Tennessee Williams (one of my favorite playwrights), is most well-known for the American Southern tragedies he wrote in the '40s and '50s - Cat on a Hot Tin Roof, A Streetcar Named Desire, and my personal favorite, The Glass Menagerie. Creve Coeur, written in 1979, is one of his later works but definitely bears a resemblance to those earlier plays. Set in St. Louis in the 1930s and focusing on one day in the lives of four women, it features the obligatory desperately and tragically in love Southern woman. Dotty has recently moved from Memphis to teach Civics in the local school, and is rooming with Bodey, a German woman intent on setting Dotty up with her twin brother (the title refers to the location of a picnic she's planning). But Dotty is in love with the school principal, and spends the day waiting for his phone call. Her friend and fellow teacher Helena drops by to collect money for the apartment they're planning to share in the nicer part of town. Helena looks down on Bodey and her shabby and colorful apartment. Bodey is fiercely protective of Dotty (and her plot to marry her to her brother), and tries to prevent Helena from telling her some devastating news. Complicating the situation is a visit from the upstairs neighbor Sophie, grieving the recent death of her mother and afraid to be alone in her apartment. There's no happy ending for any of these women (this is Tennessee Williams, after all), but as Dotty says, "We must pull ourselves together and go on. Go on, we must just go on, that's all that life seems to offer - and demand."
|Suzanne Warmanen and Sara Richardson|
All of this takes place in a very realistic apartment, because it is a real apartment.
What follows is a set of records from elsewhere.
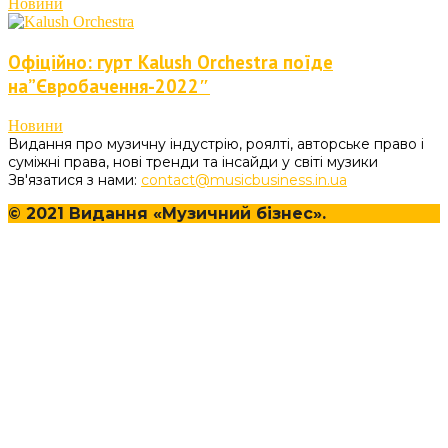
Новини
Офіційно: гурт Kalush Orchestra поїде
на”Євробачення-2022″
Новини
Видання про музичну індустрію, роялті, авторське право і
суміжні права, нові тренди та інсайди у світі музики
Зв'язатися з нами:
contact@musicbusiness.in.ua
© 2021 Видання «Музичний бізнес».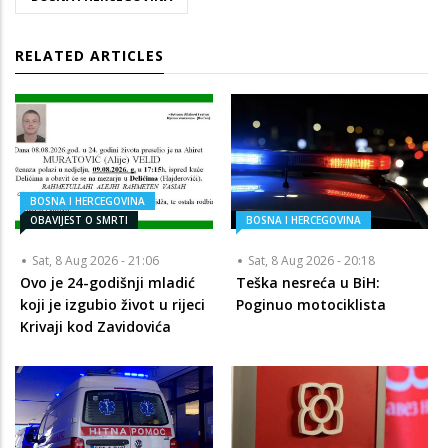
RELATED ARTICLES
BOSNA I HERCEGOVINA
OBAVIJEST O SMRTI
BOSNA I HERCEGOVINA
Sat, 8 Aug 2026 - 21:06
Sat, 8 Aug 2026 - 20:18
Ovo je 24-godišnji mladić
Teška nesreća u BiH:
koji je izgubio život u rijeci
Poginuo motociklista
Krivaji kod Zavidovića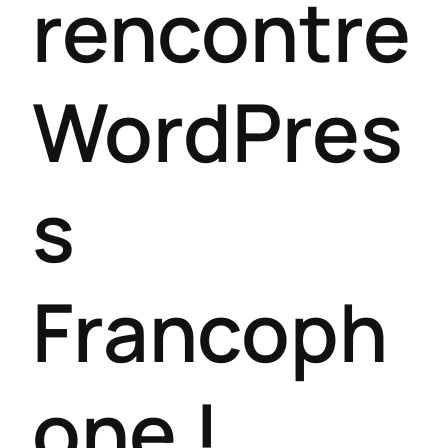
rencontre
WordPres
s
Francoph
one !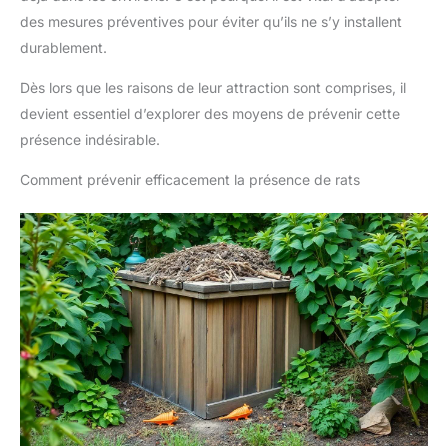
des mesures préventives pour éviter qu’ils ne s’y installent
durablement.
Dès lors que les raisons de leur attraction sont comprises, il
devient essentiel d’explorer des moyens de prévenir cette
présence indésirable.
Comment prévenir efficacement la présence de rats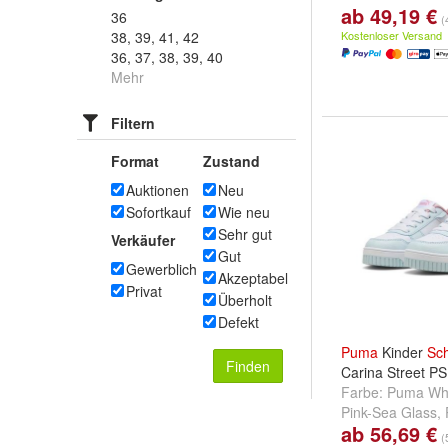
ab 49,19 €
36
(
38, 39, 41, 42
Kostenloser Versand
36, 37, 38, 39, 40
Mehr
Filtern
Format
Zustand
Auktionen
Neu
Sofortkauf
Wie neu
Sehr gut
Verkäufer
Gut
Gewerblich
Akzeptabel
Privat
Überholt
Defekt
Puma
Kinder
Sc
Finden
Carina Street P
Farbe:
Puma Whi
Pink-Sea Glass
,
ab 56,69 €
Haute Tropic-Pl
(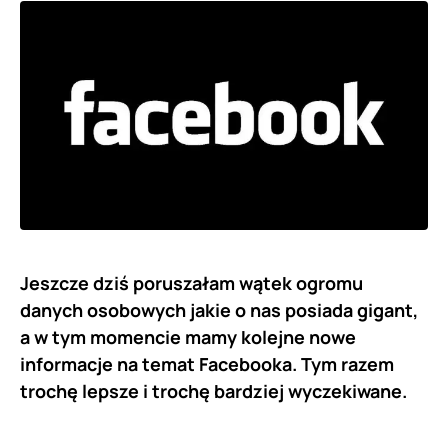
Jeszcze dziś poruszałam wątek ogromu
danych osobowych jakie o nas posiada gigant,
a w tym momencie mamy kolejne nowe
informacje na temat Facebooka. Tym razem
trochę lepsze i trochę bardziej wyczekiwane.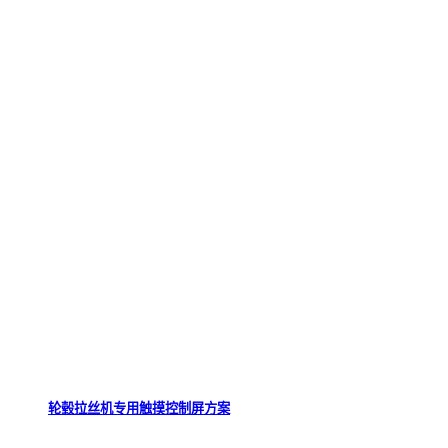
轮毂拉丝机专用触摸控制屏方案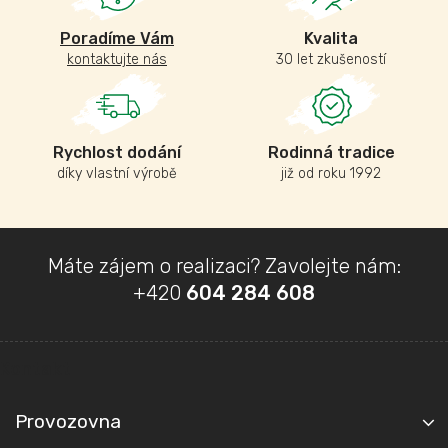
Poradíme Vám
Kvalita
kontaktujte nás
30 let zkušeností
Rychlost dodání
Rodinná tradice
díky vlastní výrobě
již od roku 1992
Z
Máte zájem o realizaci? Zavolejte nám:
á
+420
604 284 608
p
a
t
Kontakt
í
Provozovna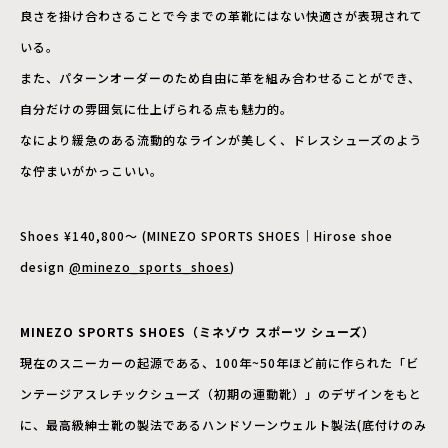
良さを掛け合わさることで今までの革靴にはない快適さが表現されて
いる。
また、パターンオーダーのため自由に革を組み合わせることができ、
自分だけの雰囲気に仕上げられる点も魅力的。
なにより緩急のある流動的なラインが美しく、ドレスシューズのよう
な佇まいがかっこいい。
Shoes ¥140,800～ (MINEZO SPORTS SHOES｜Hirose shoe
design
@minezo_sports_shoes
)
MINEZO SPORTS SHOES（ミネゾウ スポーツ シューズ）
現在のスニーカーの起源である、100年~50年ほど前に作られた「ビ
ンテージアスレチックシューズ（初期の運動靴）」のデザインをもと
に、最高級紳士靴の製法であるハンドソーンウェルト製法(底付けのみ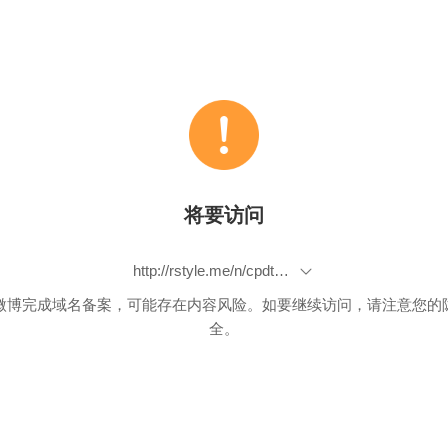
将要访问
http://rstyle.me/n/cpdtmvbp9if
微博完成域名备案，可能存在内容风险。如要继续访问，请注意您的
全。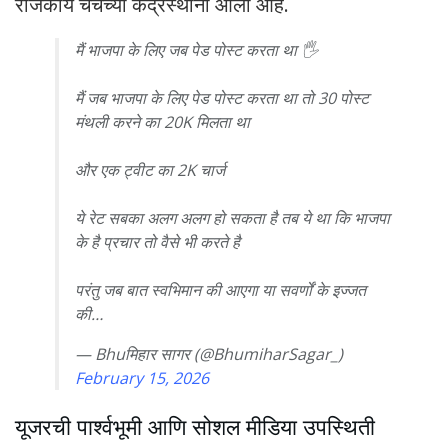
राजकीय चर्चेच्या केंद्रस्थानी आला आहे.
मैं भाजपा के लिए जब पेड पोस्ट करता था 🖐️
मैं जब भाजपा के लिए पेड पोस्ट करता था तो 30 पोस्ट
मंथली करने का 20K मिलता था
और एक ट्वीट का 2K चार्ज
ये रेट सबका अलग अलग हो सकता है तब ये था कि भाजपा
के है प्रचार तो वैसे भी करते है
परंतु जब बात स्वभिमान की आएगा या सवर्णों के इज्जत
की…
— Bhuमिहार सागर (@BhumiharSagar_)
February 15, 2026
यूजरची पार्श्वभूमी आणि सोशल मीडिया उपस्थिती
Walking through the door next to Open Eye, you are presented with a long narrow room with high ceilings. First are few rows of chairs and stools for the audience, followed by the living room area opening up to the kitchen behind. Stairs on the right go up to the upstairs apartment. Colorful wall hangings and props adorn the space, and it's hard to tell which came with the space and which were brought in for the production, so organic does it feel. The four women move around the space, from the open door letting in cold air behind the audience, to the living room, kitchen, stairs, and even bathroom (which the audience members can use before the show and during intermission). Bodey really fries chicken (you can hear and smell it) and makes deviled eggs in the kitchen. The period costumes (by Clare Brauch) also feel authentic, from the frumpy housedresses of the German women, to Helena's beautiful period dress and hat, as pretty and proper as she is, and Dotty's simple but pretty new dress. It all feels very real.
I once wrote "Tennessee Williams did not write comedies," although maybe he did, as this play is much lighter than his usual southern tragedy. But there are still elements of that tragedy, in a woman grieving her beloved mother, another desperately in love with a man who is not who she thinks he is, another hanging all of her hopes for happiness on someone else's possible relationship, and one who seems cold and selfish but is really just longing to not be alone.
With just 40 seats and a reduced performance schedule, tickets may be hard to come by (the performance I attended was sold out), but it's worth the effort. There are a few discount tickets left on Goldstar, otherwise call or get your tickets online at the Gremlin website. Don't miss this chance to see a lesser known work by one of America's greatest playwrights, brought to very real life by a great cast in an authentic location.